In fact, even individuals can make an environmental difference in saving the environment through the market. One man named Hank Fischer with a passion for saving grey wolves provides an excellent example. Wolves were nearly extinct in the American and put on the endangered species list in 1974. Fischer talked to local cattle ranchers and learned that they were killing wolves for purely economic reasons — the animals were killing their livestock. By securing private donations from Defenders of WIldlife members in Montana, Fischer was able to establish funds to reimburse ranchers for lost livestock. He secured more private funding by having an artist named Monte Dolack paint posters of how Yellowstone would look like with wolves back in it. Dolack alone raised over fifty thousand dollars. Through this process, ranchers allowed the wolves on their private property and helped not only bring wolves back to the American west, but got wolves off the endangered species list in 2013. Bringing back wolves help the local ecology and the environment thanks largely to one man’s valiant efforts and use of free-markets tools.
Another misconception about capitalism that environmentalists have is supposedly diminishing resources. To the country, it’s through capitalism and innovation that resources are saved, sustained and better substitutions found. The price system stops shortages from occurring by increasing the cost of an item as demand increases and supply becomes lower. When prices get too high, entrepreneurs seek out alternatives and substitutions or more efficient methods of consumption.
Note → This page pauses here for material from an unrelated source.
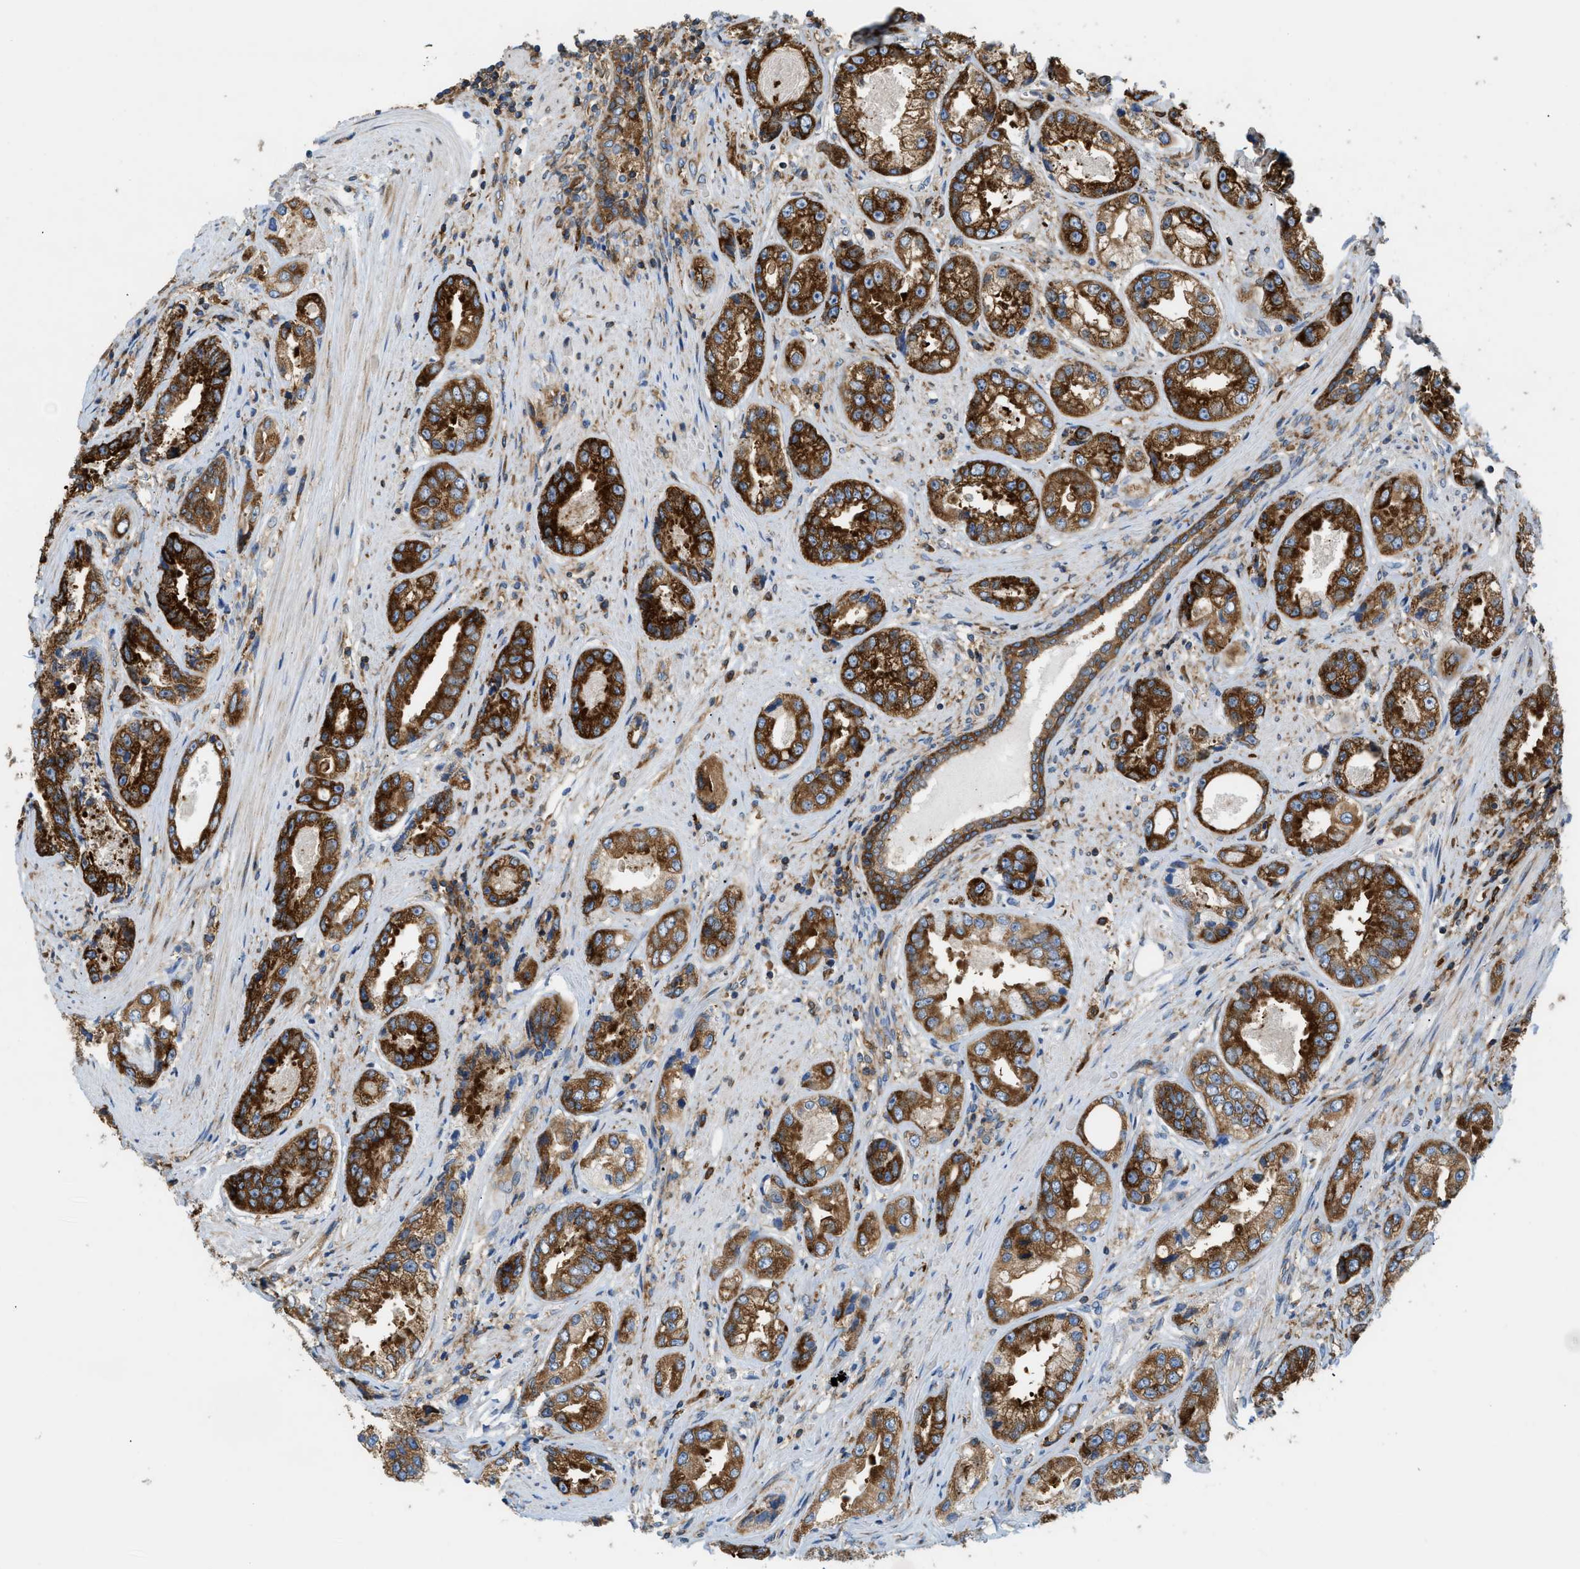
{"staining": {"intensity": "strong", "quantity": ">75%", "location": "cytoplasmic/membranous"}, "tissue": "prostate cancer", "cell_type": "Tumor cells", "image_type": "cancer", "snomed": [{"axis": "morphology", "description": "Adenocarcinoma, High grade"}, {"axis": "topography", "description": "Prostate"}], "caption": "This photomicrograph displays immunohistochemistry (IHC) staining of human prostate cancer, with high strong cytoplasmic/membranous expression in approximately >75% of tumor cells.", "gene": "GPAT4", "patient": {"sex": "male", "age": 61}}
Through the profit motive and innovation, society benefits and the environment does as well.
A perfect example of this is the copper industry in the 1960’s. At the time, telephone use was expanding rapidly and the newly fashionable devices used copper wiring. As a result, the price of copper started to skyrocket. Consequently, a cheaper, cleaner and more efficient substitute called fiber optic cable was developed to address this issue. This innovation not only helped to save the environment and lowering the demand for copper, but it also allowed customers to consume more. It became more affordable to keep expanding telephone and data lines, allowing for a higher standard of living while at the same time helping the environment. Again, capitalism created a win-win situation to save the environment.
On the other hand, government regulations stifle business growth, hold back commerce, and cause the misallocation of funds by creating a lobbyist market to combat and influence these regulations. These funds could have gone toward research and development to create new innovations. If the government only got out of the way and allowed the free market to work at full effect, the environment would be better. Technology, innovation from profit seekers and philanthropy from caring individuals and organizations prove how the free market not only can handle environmental concerns, it does handle them — often better and more efficiently than the government does.